4H-SiC photodiode model for DC SPICE circuit simulation

Technology, characterization and in particularly modeling of 4H-SiC photodiode have been presented in this paper. Modeling and simulation has been performed using PSPICE environment. Comparison of simulation with real results for electrical characteristic (I-V) of circular SiC photodiodes has been also presented.

Local liquid sample heating: integration and isolation of a micro-heater

Local liquid sample heating is used in multiparametric sensors of liquid type classification and in sensors of liquid flow. In such applications, the heating of the liquid is done by micro-heaters, with the liquid separated from the micro-heater. The presented paper concentrates on the physical conditions of liquid sample heating used in capillary sensors. In such devices the repeatable transfer of heat is required. The basic measurements include time of liquid to vapor phase transitions and local transfer of heat. In the work were used experimental and simulation techniques. The obtained results show that in the capillary sensor repeatable local heat transfer conditions can be easier achieved than repeatable time of liquid to vapor phase transitions. In the analyzed case, the local heating depends mostly on the capillary to micro-heater distance. The liquid to vapor transition times, beside of the liquid type, depend on the powers used for micro-heater heating and on capillary cross-section parameters, such as the inner and outer diameter values. By increasing the power to the micro-heater the transition time variability is reduced.
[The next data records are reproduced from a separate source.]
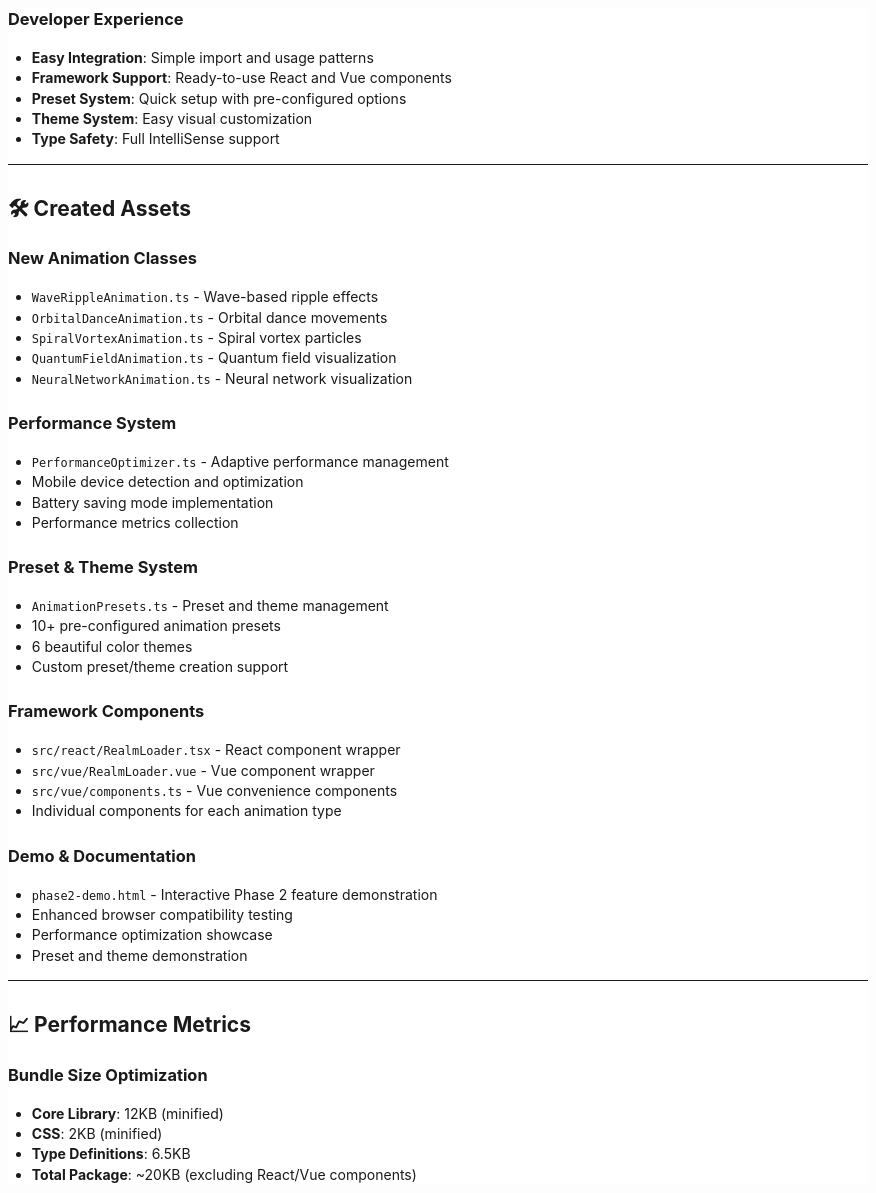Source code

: ### **Developer Experience**
- **Easy Integration**: Simple import and usage patterns
- **Framework Support**: Ready-to-use React and Vue components
- **Preset System**: Quick setup with pre-configured options
- **Theme System**: Easy visual customization
- **Type Safety**: Full IntelliSense support

---

## 🛠️ **Created Assets**

### **New Animation Classes**
- `WaveRippleAnimation.ts` - Wave-based ripple effects
- `OrbitalDanceAnimation.ts` - Orbital dance movements
- `SpiralVortexAnimation.ts` - Spiral vortex particles
- `QuantumFieldAnimation.ts` - Quantum field visualization
- `NeuralNetworkAnimation.ts` - Neural network visualization

### **Performance System**
- `PerformanceOptimizer.ts` - Adaptive performance management
- Mobile device detection and optimization
- Battery saving mode implementation
- Performance metrics collection

### **Preset & Theme System**
- `AnimationPresets.ts` - Preset and theme management
- 10+ pre-configured animation presets
- 6 beautiful color themes
- Custom preset/theme creation support

### **Framework Components**
- `src/react/RealmLoader.tsx` - React component wrapper
- `src/vue/RealmLoader.vue` - Vue component wrapper
- `src/vue/components.ts` - Vue convenience components
- Individual components for each animation type

### **Demo & Documentation**
- `phase2-demo.html` - Interactive Phase 2 feature demonstration
- Enhanced browser compatibility testing
- Performance optimization showcase
- Preset and theme demonstration

---

## 📈 **Performance Metrics**

### **Bundle Size Optimization**
- **Core Library**: 12KB (minified)
- **CSS**: 2KB (minified)
- **Type Definitions**: 6.5KB
- **Total Package**: ~20KB (excluding React/Vue components)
Design, modeling, and simulation of MEMS pressure sensors

This paper focuses on the design and analysis of a MEMS piezoresistive pressure sensor. The absolute pressure sensor with a 150μm wide and 3μm thick silicon membrane is modeled and simulated using CoventorWare™ softwareprofiting from a finite element method (FEM) implemented to determine specific electro-mechanical parameter values characterizing MEMS structure being designed. Optimization of piezoresistor parameters has been also performed to determine optimum dimensions of piezoresistors and their location referred to the center on the pressure sensor diaphragm. The output voltage measured on a piezoresistive Wheatstone bridge has been obtained and compared for two different resistor materials along with and linearity error analysis.

Multiparametric capillary sensor: stabilization of local heating

To this day, the micro-heating unit in a multiparametric capillary sensor’s setup has been controlled using laboratory power supply with constant voltage. In this method it was assumed that the micro heater’s resistance value is semi-constant. However, due to the fact that degradation effects induced by high power density dissipation in multiple, intense or prolonged heating cycles may cause it to vary, a new approach had to be found. Therefore, in this paper, a development of a power stabilization method using PID controller to compensate for micro-heater’s resistance changes during intense heating is described. Additionally, a current sensing resistor, a programmable power supply and a data acquisition system are incorporated into the setup to provide closed-loop feedback.

Modeling and simulation of nichrome microheater on polycarbonate substrate

This paper presents the design and simulation of four different structures of nichrome microheater on the polycarbonate substrate. Nichrome layer is covered by the silicon nitride dielectric layer. The comb capacitor covering dielectric layer is used for measuring electrical parameters of liquids. Designed structure allows impedance, resistance and capacitance monitoring of studied substances like chemical or biological liquids, which require constant heating value on the substrate surface. 3D model design and electro-thermal finite elements simulations were carried out by CoventorWare software. Various shapes of the heaters were studied to check the uniformity heating on the active surface.